Drei WM-Starts machen Kirchgasser richtig stolz
Eine Medaille wäre ein Traum für Michaela Kirchgasser. Der Riesentorlauf liegt der 21-Jährigen besonders am Herzen.

Foto © GEPAMichaela Kirchgasser
Wenn man als Österreicherin für Alpine
Schi-Weltmeisterschaften nominiert wird, dann kann man davon ausgehen,
dass man davor etwas geleistet hat. "Es macht mich sehr stolz, dass
ich es ins Team geschafft habe und für drei Rennen vorgesehen bin.
Die Chancen sind sicher da", sagte die Salzburgerin Michaela
Kirchgasser, die sich allerdings damit gar nicht näher beschäftigen
will: "Wenn ich anfange, daran zu denken, dann weiß ich, dass ich
ohne Medaille heim fahre. Aber vom Kopf her sieht es nicht so
schlecht aus."
Gut gelaufen. Von den Beinen her auch nicht, denn Kirchgasser war im Weltcup im
Riesentorlauf im WM-Winter schon Dritte, Fünfte und Achte, einmal
schied sie aus. Im Slalom kam sie zwei Mal nicht ins Ziel, landete
sonst aber auf den Plätzen sieben und acht, zweimal wurde sie Neunte.
In den bisherigen zwei Super-Kombinationen hat sie die Ränge zwei und
sieben zu Buche stehen. "Die Saison muss gut gelaufen sein, sonst
wäre ich nicht mit drei Startplätzen hier."
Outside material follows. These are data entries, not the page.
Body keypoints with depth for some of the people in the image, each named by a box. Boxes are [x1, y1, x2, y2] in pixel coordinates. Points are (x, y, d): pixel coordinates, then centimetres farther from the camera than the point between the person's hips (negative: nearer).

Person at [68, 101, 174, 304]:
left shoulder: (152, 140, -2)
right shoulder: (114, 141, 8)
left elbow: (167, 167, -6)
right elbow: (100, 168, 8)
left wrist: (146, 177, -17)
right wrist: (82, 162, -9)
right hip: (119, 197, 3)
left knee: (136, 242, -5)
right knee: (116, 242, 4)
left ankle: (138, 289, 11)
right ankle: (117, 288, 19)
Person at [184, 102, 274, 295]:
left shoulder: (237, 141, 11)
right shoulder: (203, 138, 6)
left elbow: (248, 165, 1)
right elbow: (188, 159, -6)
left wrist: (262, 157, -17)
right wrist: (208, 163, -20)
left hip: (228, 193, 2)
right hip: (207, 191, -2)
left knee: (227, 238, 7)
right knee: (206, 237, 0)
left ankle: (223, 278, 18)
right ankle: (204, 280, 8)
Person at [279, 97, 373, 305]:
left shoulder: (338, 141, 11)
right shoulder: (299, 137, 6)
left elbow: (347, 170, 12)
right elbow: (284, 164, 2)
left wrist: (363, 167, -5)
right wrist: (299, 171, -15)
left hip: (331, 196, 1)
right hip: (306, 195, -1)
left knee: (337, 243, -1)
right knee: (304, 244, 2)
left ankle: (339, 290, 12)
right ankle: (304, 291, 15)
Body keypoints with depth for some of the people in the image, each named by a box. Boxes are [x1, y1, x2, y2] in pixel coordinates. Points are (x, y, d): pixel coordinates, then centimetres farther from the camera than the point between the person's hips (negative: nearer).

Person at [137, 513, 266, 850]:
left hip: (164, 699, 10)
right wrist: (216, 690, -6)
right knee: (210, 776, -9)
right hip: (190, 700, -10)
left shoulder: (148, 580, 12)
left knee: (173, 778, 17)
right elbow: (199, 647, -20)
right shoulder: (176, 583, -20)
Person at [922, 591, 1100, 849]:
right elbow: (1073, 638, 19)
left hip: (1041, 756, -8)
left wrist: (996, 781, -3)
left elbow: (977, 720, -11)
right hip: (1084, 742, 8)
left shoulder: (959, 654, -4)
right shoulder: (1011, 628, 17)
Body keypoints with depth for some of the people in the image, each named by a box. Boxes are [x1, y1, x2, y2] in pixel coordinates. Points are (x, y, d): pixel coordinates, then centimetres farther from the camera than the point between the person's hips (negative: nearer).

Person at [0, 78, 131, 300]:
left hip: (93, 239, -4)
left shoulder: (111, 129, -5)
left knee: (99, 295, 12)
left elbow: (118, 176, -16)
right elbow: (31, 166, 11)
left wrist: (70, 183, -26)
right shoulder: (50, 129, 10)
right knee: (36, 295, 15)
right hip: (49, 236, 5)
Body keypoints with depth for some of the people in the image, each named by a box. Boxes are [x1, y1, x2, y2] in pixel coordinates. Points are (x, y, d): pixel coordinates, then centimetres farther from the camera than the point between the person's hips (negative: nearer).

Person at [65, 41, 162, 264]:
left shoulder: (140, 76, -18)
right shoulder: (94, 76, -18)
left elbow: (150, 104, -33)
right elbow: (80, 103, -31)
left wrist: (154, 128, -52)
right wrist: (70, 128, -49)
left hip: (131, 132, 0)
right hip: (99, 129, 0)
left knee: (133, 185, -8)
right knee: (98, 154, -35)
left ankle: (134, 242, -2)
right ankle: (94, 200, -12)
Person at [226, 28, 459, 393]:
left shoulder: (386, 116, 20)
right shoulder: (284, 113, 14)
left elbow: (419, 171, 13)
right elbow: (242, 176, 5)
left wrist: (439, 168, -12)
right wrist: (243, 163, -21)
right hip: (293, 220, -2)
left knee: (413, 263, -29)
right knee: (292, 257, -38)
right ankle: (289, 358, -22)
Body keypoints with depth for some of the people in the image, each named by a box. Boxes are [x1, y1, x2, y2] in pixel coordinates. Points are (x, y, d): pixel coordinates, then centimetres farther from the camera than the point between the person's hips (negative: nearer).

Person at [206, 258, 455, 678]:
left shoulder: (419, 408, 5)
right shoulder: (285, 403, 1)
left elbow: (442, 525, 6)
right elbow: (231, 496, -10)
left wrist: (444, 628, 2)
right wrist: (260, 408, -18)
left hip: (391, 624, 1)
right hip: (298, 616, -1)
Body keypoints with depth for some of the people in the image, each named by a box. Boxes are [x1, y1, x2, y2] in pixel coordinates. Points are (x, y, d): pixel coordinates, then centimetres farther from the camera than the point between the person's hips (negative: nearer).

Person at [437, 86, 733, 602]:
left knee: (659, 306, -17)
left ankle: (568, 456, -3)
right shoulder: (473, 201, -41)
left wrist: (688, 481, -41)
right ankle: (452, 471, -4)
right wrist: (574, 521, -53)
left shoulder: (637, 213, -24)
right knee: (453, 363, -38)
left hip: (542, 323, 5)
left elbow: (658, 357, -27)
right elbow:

RTL. Sie persönlich würde sich besonders gerne im Riesentorlauf vorne
mit dabei sehen. "In der Super-Kombination gibt es neun Läuferinnen,
die gewinnen können, da ist die Dichte größer, da hast du Abfahrt und
Slalom, da muss alles passen. Ich wünsche mir sehr, dass es im
Riesentorlauf funktioniert, da habe ich mehr Sicherheit. Und es ist
meine Lieblingsdisziplin, über den Riesentorlauf bin ich in den ÖSV
reingekommen. Eine Medaille wäre ein Meilenstein in meiner Karriere,
ich arbeite auf Edelmetall hin. Und im Vorjahr hatte ich hier ein
super Resultat."
Keine Sorgen. Der Hang liegt ihr in der Tat, wie die Ergebnisse vom
letztjährigen Weltcupfinale in Aare zeigen, im RTL war sie Sechste,
im Slalom Achte. Dass sie die Generalprobe mit zwei Ausfällen in den
Europacup-Slaloms in Bischofswiesen verpatzt hat, bereitet ihr keine
Sorgen. Außerdem hat sie ja ihren Schutzengel mit, den ihr
"Gotendirndl" Michaela geschenkt hat. Vor den möglicherweise
schwierigen Bedingungen fürchtet sie sich ebenfalls nicht: "Aber ich
hoffe, dass der Wind keine tragende Rolle spielt."